_HOW TO COMPLETE THIS TASK_:
Copy everything in the EFTSL limits text from "(61) A standard" down to "in Rules 49-52.", replacing "48cp" with "48 credit points".

#### SUPPLIED PASSAGE

EFTSL Limits for Course Completion

(61) A standard full-time study load is 1 EFTSL or 48cp per year. The minimum and maximum EFTSL limits for completion of HDR courses are listed below. Periods of approved leave of absence are not included as part of the total course duration for the purpose of Rules 31-38 inclusive. International students on student visas have specific study requirements as detailed in Rules 49-52.

(62) A student for a Master of Research Degree will be enrolled a minimum of 1.0 EFTSL and a maximum of 2 EFTSL. The MRes thesis is a fixed duration of 1.0 EFTSL.

(63) A student for a Master of Philosophy Degree will be enrolled for that degree for a minimum 1.0 EFTSL, and a maximum of 2.0 EFTSL.

(64) A student for a Doctoral Degree will be enrolled for that degree for a minimum of 1.5 EFTSL, and a maximum of 4.0 EFTSL.

(65) The minimum and maximum enrolment periods for HDR courses may be waived, by the delegated authority, in exceptional circumstances.

Top of Page

Section 4 - Amendment of Academic Record

Circumstances where Academic Record may be Amended

(66) There are four circumstances where a student’s academic record may be amended once results for a Thesis subject have been released, as follows:

  1. there has been an enrolment error (as determined under clause 66)
  2. a student has successfully applied under the Higher Degree Research (HDR) Student Academic Complaints Policy to have a mark or grade altered; or
  3. a student has been granted a late withdrawal without academic penalty by the delegated authority.

Amendment of Academic Record due to Enrolment Error

(67) A student may apply to have their academic record amended where the student has either:

  1. not attempted a subject for which they were formally enrolled as a result of an enrolment error; or
  2. attempted a subject for which they were not formally enrolled as a result of an enrolment error and need to be enrolled to have a grade declared.

(68) Applications must be made on the appropriate form, which must:

  1. be completed by the student,
  2. include appropriate details to support the application, and
  3. be lodged with the Graduate Research School no later than four weeks after the release of results.

########
#### DATASET EXTRACT

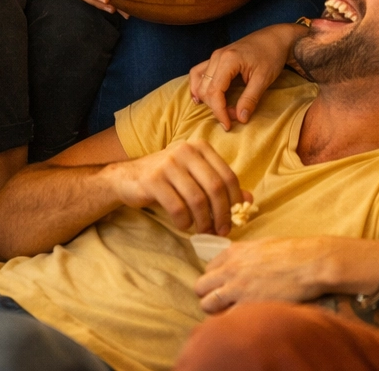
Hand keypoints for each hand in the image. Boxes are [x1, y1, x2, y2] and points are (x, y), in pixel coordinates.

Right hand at [106, 140, 250, 235]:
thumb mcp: (196, 177)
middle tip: (221, 231)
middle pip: (215, 187)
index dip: (234, 201)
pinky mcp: (154, 179)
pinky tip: (183, 225)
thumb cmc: (168, 179)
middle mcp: (186, 150)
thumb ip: (221, 185)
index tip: (234, 220)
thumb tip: (249, 199)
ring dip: (203, 221)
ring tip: (202, 230)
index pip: (228, 176)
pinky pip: (177, 208)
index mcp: (201, 147)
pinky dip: (184, 222)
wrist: (129, 178)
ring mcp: (169, 163)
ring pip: (197, 199)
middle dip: (222, 214)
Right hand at [190, 22, 307, 129]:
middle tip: (233, 116)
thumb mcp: (263, 78)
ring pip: (199, 81)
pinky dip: (198, 86)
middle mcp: (217, 56)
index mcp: (228, 60)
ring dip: (206, 99)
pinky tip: (201, 98)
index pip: (214, 92)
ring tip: (221, 109)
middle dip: (216, 107)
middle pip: (205, 89)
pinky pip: (199, 72)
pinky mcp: (217, 57)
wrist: (275, 38)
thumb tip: (240, 119)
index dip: (219, 112)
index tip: (228, 126)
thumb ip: (250, 99)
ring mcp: (215, 55)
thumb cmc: (271, 55)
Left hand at [195, 237, 337, 311]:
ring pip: (206, 304)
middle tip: (222, 301)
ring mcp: (236, 288)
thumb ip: (245, 254)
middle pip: (201, 286)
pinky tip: (242, 320)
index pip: (208, 269)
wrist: (308, 262)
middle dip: (208, 294)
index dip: (215, 279)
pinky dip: (229, 321)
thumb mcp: (261, 244)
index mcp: (233, 251)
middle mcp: (230, 268)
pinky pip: (225, 318)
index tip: (224, 285)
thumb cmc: (291, 251)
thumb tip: (240, 263)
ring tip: (229, 312)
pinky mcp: (247, 305)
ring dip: (215, 309)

########

_EXERCISE ANSWER_:
(61) A standard full-time study load is 1 EFTSL or 48 credit points per year. The minimum and maximum EFTSL limits for completion of HDR courses are listed below. Periods of approved leave of absence are not included as part of the total course duration for the purpose of Rules 31-38 inclusive. International students on student visas have specific study requirements as detailed in Rules 49-52.